In The Naked Tourist you wrote: “Tourism is a way of pretending that death will not prevail”. What do you mean? 

I wrote a book to explain that. Vacations serve to postpone our sense of fate… there’s always something to look forward to that isn’t death. It’s an amusing concept and it works.

In my opinion as a novelist you’re matchless in inventing hateful, disgusting characters. Like the couple in The Forgiven, they’re really unbearable. Who knows what they’ll be like on the big screen? Where did you learn it from? 

Hey, Valentina, I’m English, remember? All one has to do is look around. You’ll be pleased to learn that the movie of The Forgiven is even more misanthropic. 

You’ve masterfully included the topic of the migrant crisis in some of your novels, making your thrillers somehow political or perhaps moral. What do you think about immigration and the Western way of welcoming people?

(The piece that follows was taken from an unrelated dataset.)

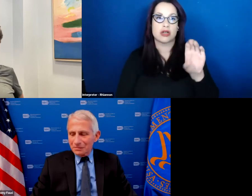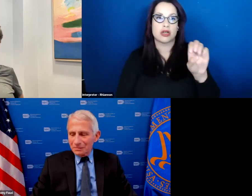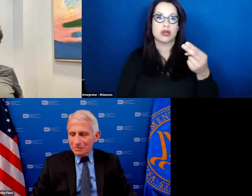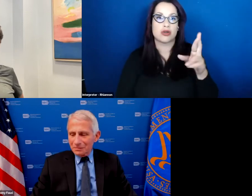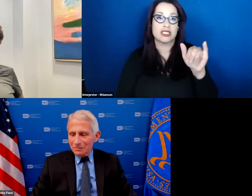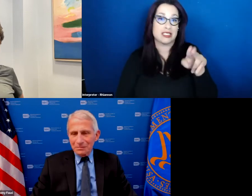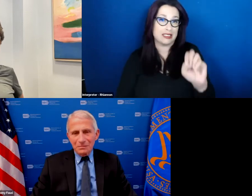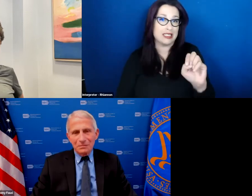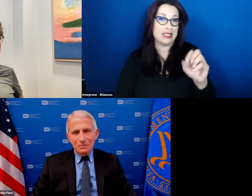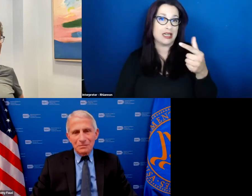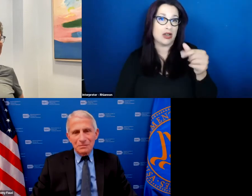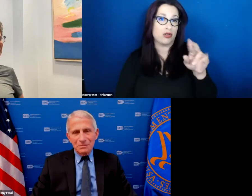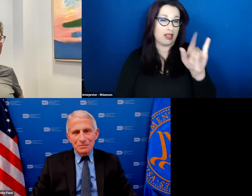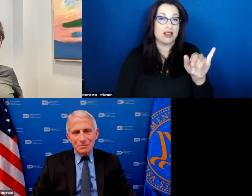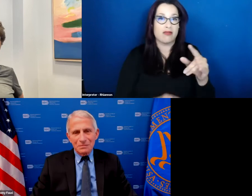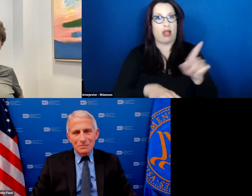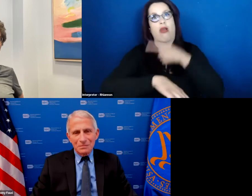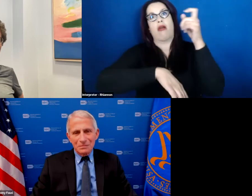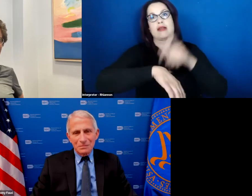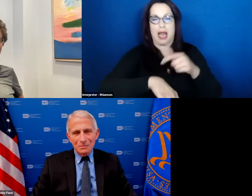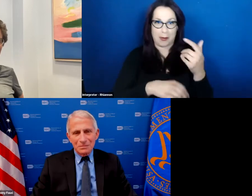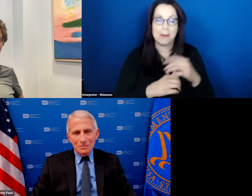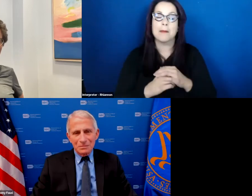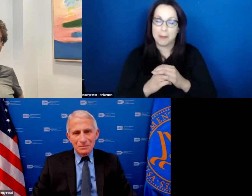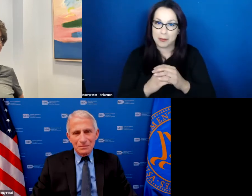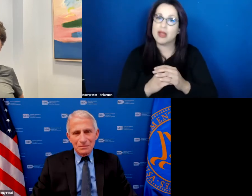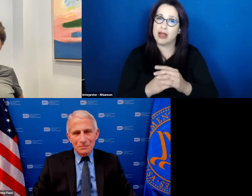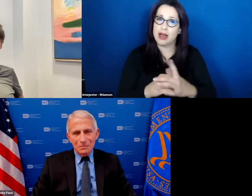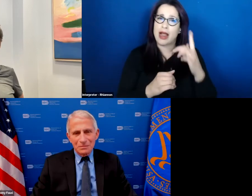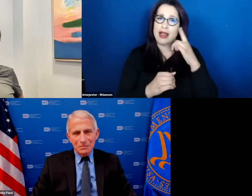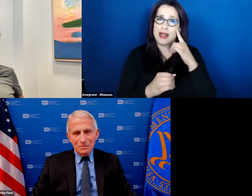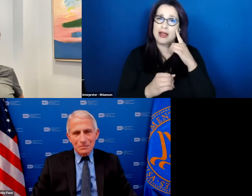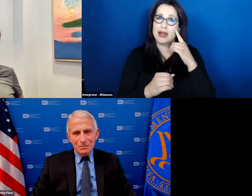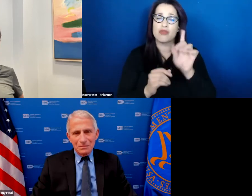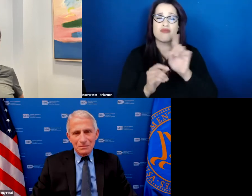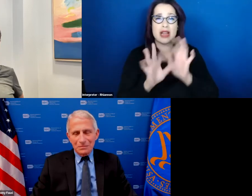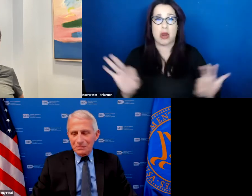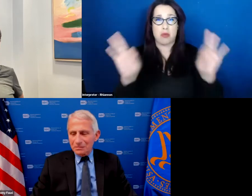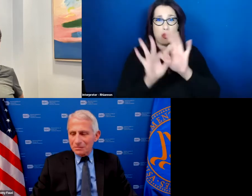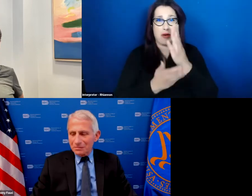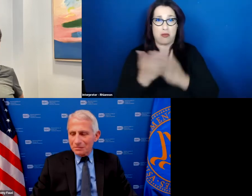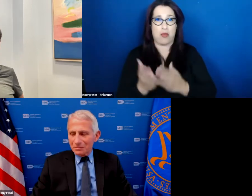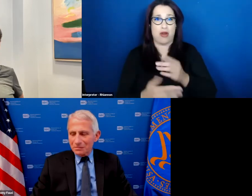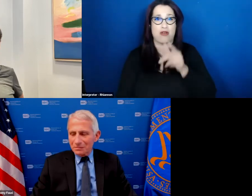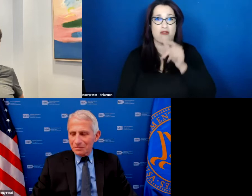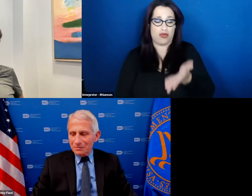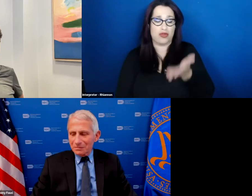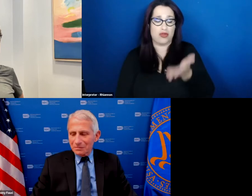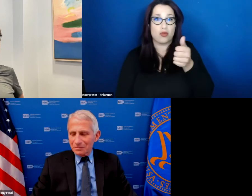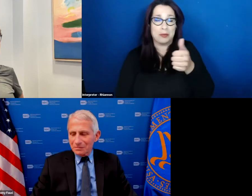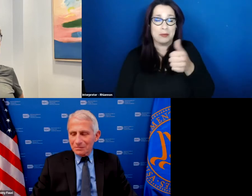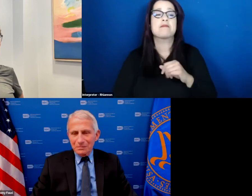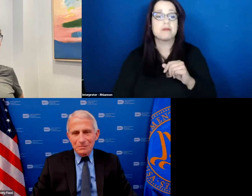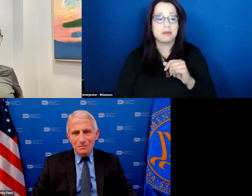i think that um to me it's a really important element of who you are that uh you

That’s a very big question which is hard to answer in a few lines. I live in Asia where immigrants aren’t welcomed at all, ever, so I have a different perspective on the whole thing. But what is sustainable and what is not? No one has thought through the issues. The politicians and journalists haven’t – they can’t even imagine what the long-term consequences are, one way or another. It can’t be made into a sentimental issue, and nor into a fascist one. It’s an issue that requires a cold mind and a less cold heart.